Montre-moi ton génome, je te dirais d’où tu viens

Construire l'arbre généalogique de la rose

Les rosiers modernes sont issus de croisements entre des rosiers chinois, européens et du Moyen-Orient, chacun ayant des traits très spécifiques : les rosiers chinois ont un parfum très particulier et fleurissent plusieurs fois dans l’année, les rosiers européens ont quant à eux une capacité à résister aux contraintes environnementales. Le décryptage du génome a permis de retracer cette domestication et de savoir quelles sont les origines des différentes variétés de rosier. Afin d’être plus précis dans leurs résultats, les scientifiques ne se sont pas limités à un génome mais ils ont séquencé celui de 14 autres rosiers, dont le premier rosier moderne hybride, appelé « La France » obtenu par croisement en 1867. Ces travaux ont permis d’identifier les provenances de plusieurs traits d’intérêt du rosier et de montrer pour certains quels gènes les contrôlent. Cela aide également à reconstituer l’arbre généalogique des rosacées, et montre par exemple que le fraisier et le rosier sont très proches. Et quand on sait que les poiriers ou pommiers mettent plusieurs années avant de fleurir alors que le rosier fleurit dès la première année, on comprend l’intérêt d’identifier les gènes qui sont responsables de ces caractères.

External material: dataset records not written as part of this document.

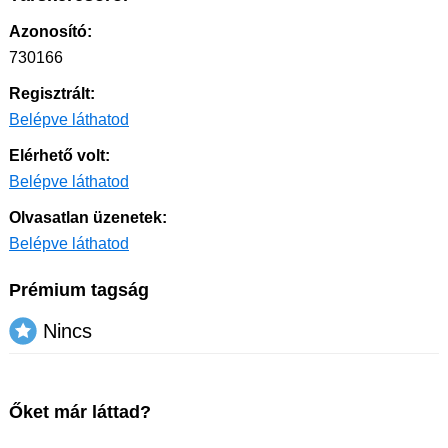
Azonosító:
730166
Regisztrált:
Belépve láthatod
Elérhető volt:
Belépve láthatod
Olvasatlan üzenetek:
Belépve láthatod
Prémium tagság
Nincs
Őket már láttad?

… et ce n’est que le début de l’histoire !

Pour Mohammed Bendahmane, « il y a encore plein de choses à découvrir » et ce génome est maintenant utilisé partout dans le monde. Quand on lui demande s’il souhaite travailler sur une autre plante que le rosier, cet amoureux de la nature répond avec philosophie et humour « la rose c’est une longue histoire avec l’homme, sa domestication date de 3000 ans avant J.-C., et cela continue, alors je ne vois pas pourquoi moi je devrais m’arrêter ! ». Ces travaux de grande ampleur sont aujourd’hui récompensés par le Grand Prix de l’Académie des sciences, une reconnaissance que le chercheur apprécie à sa juste valeur : « c’est un honneur en tant que scientifique et une fierté pour toute l’équipe qui a travaillé avec moi ». Un travail de longue haleine qui fait écho à une citation de Saint-Exupéry dans Le petit Prince « C'est le temps que tu as perdu pour ta rose qui fait ta rose si importante ».